== Provided records

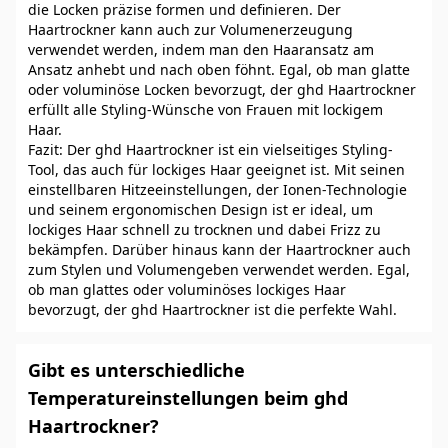
die Locken präzise formen und definieren. Der
Haartrockner kann auch zur Volumenerzeugung
verwendet werden, indem man den Haaransatz am
Ansatz anhebt und nach oben föhnt. Egal, ob man glatte
oder voluminöse Locken bevorzugt, der ghd Haartrockner
erfüllt alle Styling-Wünsche von Frauen mit lockigem
Haar.
Fazit: Der ghd Haartrockner ist ein vielseitiges Styling-
Tool, das auch für lockiges Haar geeignet ist. Mit seinen
einstellbaren Hitzeeinstellungen, der Ionen-Technologie
und seinem ergonomischen Design ist er ideal, um
lockiges Haar schnell zu trocknen und dabei Frizz zu
bekämpfen. Darüber hinaus kann der Haartrockner auch
zum Stylen und Volumengeben verwendet werden. Egal,
ob man glattes oder voluminöses lockiges Haar
bevorzugt, der ghd Haartrockner ist die perfekte Wahl.
Gibt es unterschiedliche
Temperatureinstellungen beim ghd
Haartrockner?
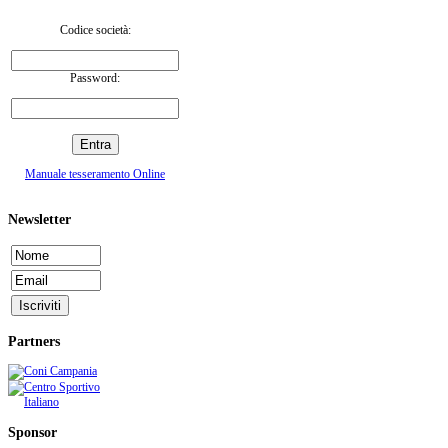
Codice società:
Password:
Manuale tesseramento Online
Newsletter
Partners
Sponsor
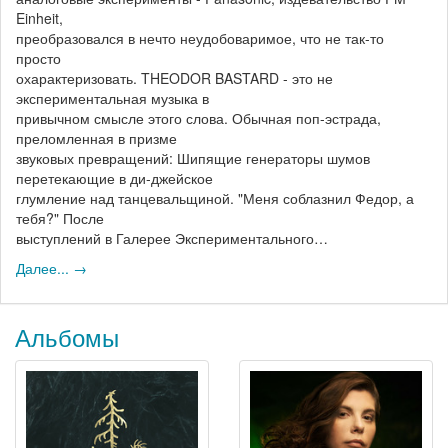
Einheit,
преобразовался в нечто неудобоваримое, что не так-то
просто
охарактеризовать. THEODOR BASTARD - это не
экспериментальная музыка в
привычном смысле этого слова. Обычная поп-эстрада,
преломленная в призме
звуковых превращений: Шипящие генераторы шумов
перетекающие в ди-джейское
глумление над танцевальщиной. "Меня соблазнил Федор, а
тебя?" После
выступлений в Галерее Экспериментального…
Далее... →
Альбомы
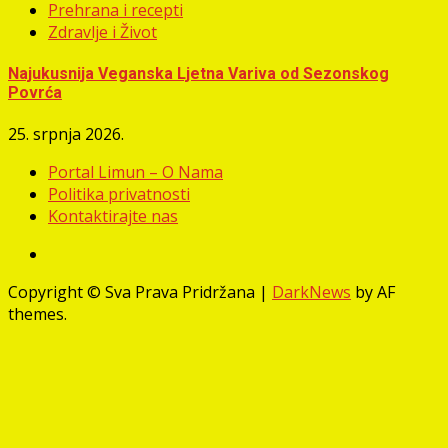
Prehrana i recepti
Zdravlje i Život
Najukusnija Veganska Ljetna Variva od Sezonskog
Povrća
25. srpnja 2026.
Portal Limun – O Nama
Politika privatnosti
Kontaktirajte nas
Facebook
Copyright © Sva Prava Pridržana
|
DarkNews
by AF
themes.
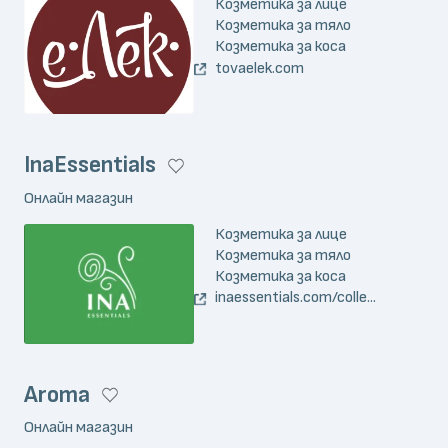
Козметика за лице
Козметика за тяло
Козметика за коса
tovaelek.com
InaEssentials
Онлайн магазин
Козметика за лице
Козметика за тяло
Козметика за коса
inaessentials.com/colle...
Aroma
Онлайн магазин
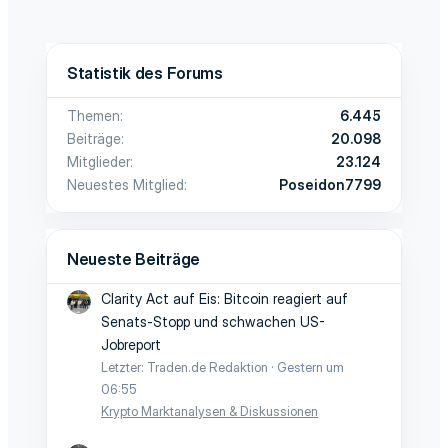
Statistik des Forums
Themen
6.445
Beiträge
20.098
Mitglieder
23.124
Neuestes Mitglied
Poseidon7799
Neueste Beiträge
Clarity Act auf Eis: Bitcoin reagiert auf
Senats-Stopp und schwachen US-
Jobreport
Letzter: Traden.de Redaktion
Gestern um
06:55
Krypto Marktanalysen & Diskussionen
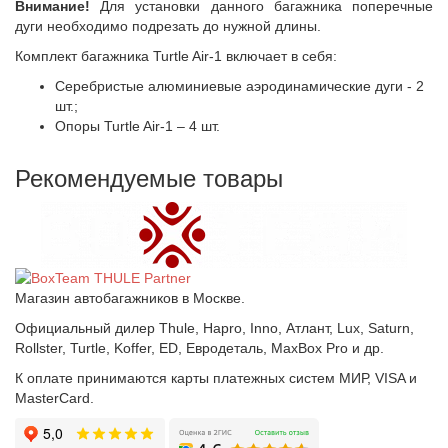
Внимание!
Для установки данного багажника поперечные
дуги необходимо подрезать до нужной длины.
Комплект багажника Turtle Air-1 включает в себя:
Серебристые алюминиевые аэродинамические дуги - 2
шт.;
Опоры Turtle Air-1 – 4 шт.
Рекомендуемые товары
Магазин автобагажников в Москве.
Официальный дилер Thule, Hapro, Inno, Атлант, Lux, Saturn,
Rollster, Turtle, Koffer, ED, Евродеталь, MaxBox Pro и др.
К оплате принимаются карты платежных систем МИР, VISA и
MasterCard.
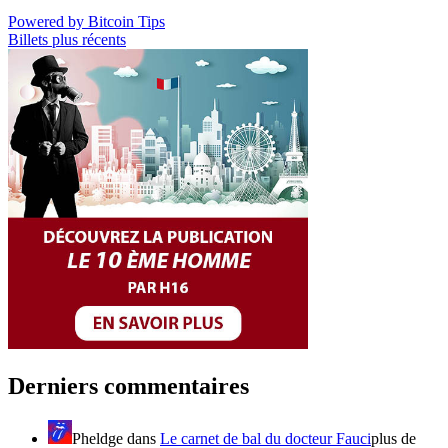
Powered by Bitcoin Tips
Billets plus récents
Derniers commentaires
Pheldge
dans
Le carnet de bal du docteur Fauci
plus de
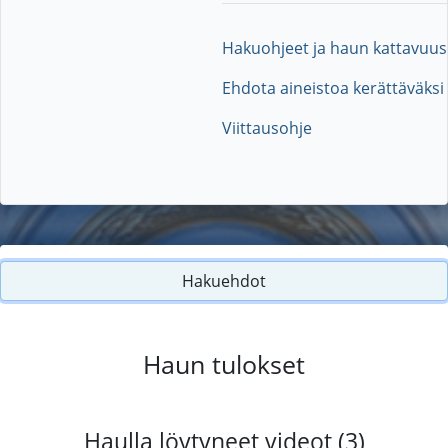
Hakuohjeet ja haun kattavuus
Ehdota aineistoa kerättäväksi
Viittausohje
Hakuehdot
Haun tulokset
Haulla löytyneet videot (3)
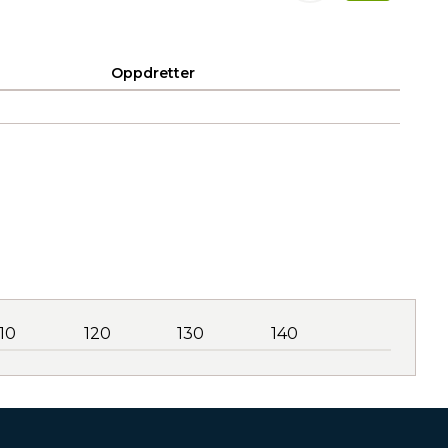
Oppdretter
110
120
130
140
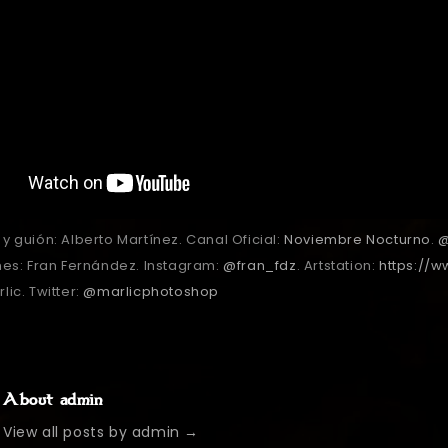
y guión: Alberto Martínez. Canal Oficial:
Noviembre Nocturno
.
@
ones: Fran Fernández. Instagram:
@fran_fdz
. Artstation:
https://w
lic. Twitter:
@marlicphotoshop
About admin
View all posts by admin
→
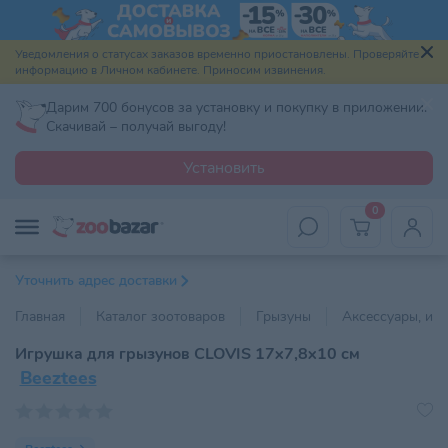
Уведомления о статусах заказов временно приостановлены. Проверяйте
информацию в Личном кабинете. Приносим извинения.
Дарим 700 бонусов за установку и покупку в приложении.
Скачивай – получай выгоду!
Установить
0
Уточнить адрес доставки
Главная
Каталог зоотоваров
Грызуны
Аксессуары, игр
Игрушка для грызунов CLOVIS 17х7,8х10 см
Beeztees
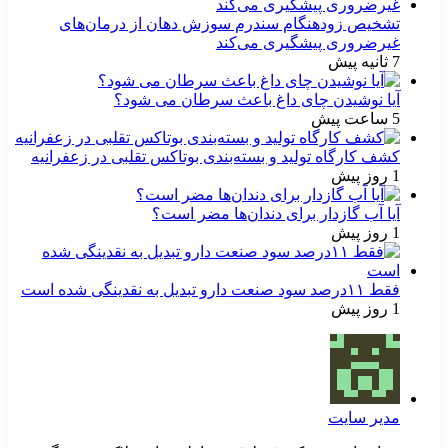
تشخیص زودهنگام سندرم سوزش دهان از درمان‌های
غیرضروری پیشگیری می‌کند
7 ثانیه پیش
آیا نوشیدن چای داغ باعث سرطان می شود؟
5 ساعت پیش
کشف کارگاه تولید و بسته‌بندی بوتاکس تقلبی در زعفرانیه
1 روز پیش
آیا آب گازدار برای دندان‌ها مضر است؟
1 روز پیش
فقط ۱۱‌درصد سود صنعت دارو تبدیل به نقدینگی شده است
1 روز پیش
مدیر سایت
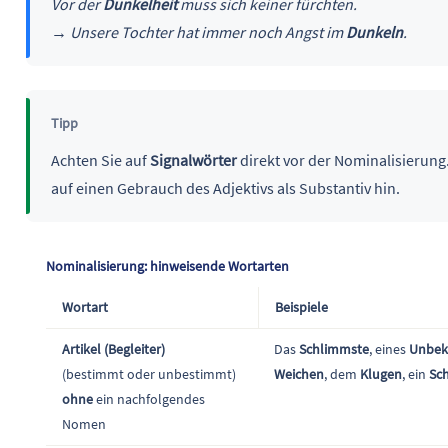
Vor der
Dunkelheit
muss sich keiner fürchten.
→ Unsere Tochter hat immer noch Angst im
Dunkeln
.
Tipp
Achten Sie auf
Signalwörter
direkt vor der Nominalisierun
auf einen Gebrauch des Adjektivs als Substantiv hin.
Nominalisierung: hinweisende Wortarten
Wortart
Beispiele
Artikel (Begleiter)
Das
Schlimmste
, eines
Unbek
(bestimmt oder unbestimmt)
Weichen
, dem
Klugen
, ein
Sc
ohne
ein nachfolgendes
Nomen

====

• _Problem statement_:
Every entry must be transcribed exactly. Pictures do not belong in the copy.

• _Result_:
die Locken präzise formen und definieren. Der
Haartrockner kann auch zur Volumenerzeugung
verwendet werden, indem man den Haaransatz am
Ansatz anhebt und nach oben föhnt. Egal, ob man glatte
oder voluminöse Locken bevorzugt, der ghd Haartrockner
erfüllt alle Styling-Wünsche von Frauen mit lockigem
Haar.
Fazit: Der ghd Haartrockner ist ein vielseitiges Styling-
Tool, das auch für lockiges Haar geeignet ist. Mit seinen
einstellbaren Hitzeeinstellungen, der Ionen-Technologie
und seinem ergonomischen Design ist er ideal, um
lockiges Haar schnell zu trocknen und dabei Frizz zu
bekämpfen. Darüber hinaus kann der Haartrockner auch
zum Stylen und Volumengeben verwendet werden. Egal,
ob man glattes oder voluminöses lockiges Haar
bevorzugt, der ghd Haartrockner ist die perfekte Wahl.
Gibt es unterschiedliche
Temperatureinstellungen beim ghd
Haartrockner?
Codice società:
Password:
Manuale tesseramento Online
Newsletter
Partners
Sponsor
Einheit,
преобразовался в нечто неудобоваримое, что не так-то
просто
охарактеризовать. THEODOR BASTARD - это не
экспериментальная музыка в
привычном смысле этого слова. Обычная поп-эстрада,
преломленная в призме
звуковых превращений: Шипящие генераторы шумов
перетекающие в ди-джейское
глумление над танцевальщиной. "Меня соблазнил Федор, а
тебя?" После
выступлений в Галерее Экспериментального…
Далее... →
Альбомы
Prehrana i recepti
Zdravlje i Život
Najukusnija Veganska Ljetna Variva od Sezonskog
Povrća
25. srpnja 2026.
Portal Limun – O Nama
Politika privatnosti
Kontaktirajte nas
Facebook
Copyright © Sva Prava Pridržana
|
DarkNews
by AF
themes.
Козметика за лице
Козметика за тяло
Козметика за коса
tovaelek.com
InaEssentials
Онлайн магазин
Козметика за лице
Козметика за тяло
Козметика за коса
inaessentials.com/colle...
Aroma
Онлайн магазин
Statistik des Forums
Themen
6.445
Beiträge
20.098
Mitglieder
23.124
Neuestes Mitglied
Poseidon7799
Neueste Beiträge
Clarity Act auf Eis: Bitcoin reagiert auf
Senats-Stopp und schwachen US-
Jobreport
Letzter: Traden.de Redaktion
Gestern um
06:55
Krypto Marktanalysen & Diskussionen
Внимание!
Для установки данного багажника поперечные
дуги необходимо подрезать до нужной длины.
Комплект багажника Turtle Air-1 включает в себя:
Серебристые алюминиевые аэродинамические дуги - 2
шт.;
Опоры Turtle Air-1 – 4 шт.
Рекомендуемые товары
Магазин автобагажников в Москве.
Официальный дилер Thule, Hapro, Inno, Атлант, Lux, Saturn,
Rollster, Turtle, Koffer, ED, Евродеталь, MaxBox Pro и др.
К оплате принимаются карты платежных систем МИР, VISA и
MasterCard.
Powered by Bitcoin Tips
Billets plus récents
Derniers commentaires
Pheldge
dans
Le carnet de bal du docteur Fauci
plus de
Hakuohjeet ja haun kattavuus
Ehdota aineistoa kerättäväksi
Viittausohje
Hakuehdot
Haun tulokset
Haulla löytyneet videot (3)
Oppdretter
110
120
130
140
y guión: Alberto Martínez. Canal Oficial:
Noviembre Nocturno
.
@
ones: Fran Fernández. Instagram:
@fran_fdz
. Artstation:
https://w
lic. Twitter:
@marlicphotoshop
About admin
View all posts by admin
→
Уведомления о статусах заказов временно приостановлены. Проверяйте
информацию в Личном кабинете. Приносим извинения.
Дарим 700 бонусов за установку и покупку в приложении.
Скачивай – получай выгоду!
Установить
0
Уточнить адрес доставки
Главная
Каталог зоотоваров
Грызуны
Аксессуары, игр
Игрушка для грызунов CLOVIS 17х7,8х10 см
Beeztees
تشخیص زودهنگام سندرم سوزش دهان از درمان‌های
غیرضروری پیشگیری می‌کند
7 ثانیه پیش
آیا نوشیدن چای داغ باعث سرطان می شود؟
5 ساعت پیش
کشف کارگاه تولید و بسته‌بندی بوتاکس تقلبی در زعفرانیه
1 روز پیش
آیا آب گازدار برای دندان‌ها مضر است؟
1 روز پیش
فقط ۱۱‌درصد سود صنعت دارو تبدیل به نقدینگی شده است
1 روز پیش
مدیر سایت
Vor der
Dunkelheit
muss sich keiner fürchten.
→ Unsere Tochter hat immer noch Angst im
Dunkeln
.
Tipp
Achten Sie auf
Signalwörter
direkt vor der Nominalisierun
auf einen Gebrauch des Adjektivs als Substantiv hin.
Nominalisierung: hinweisende Wortarten
Wortart
Beispiele
Artikel (Begleiter)
Das
Schlimmste
, eines
Unbek
(bestimmt oder unbestimmt)
Weichen
, dem
Klugen
, ein
Sc
ohne
ein nachfolgendes
Nomen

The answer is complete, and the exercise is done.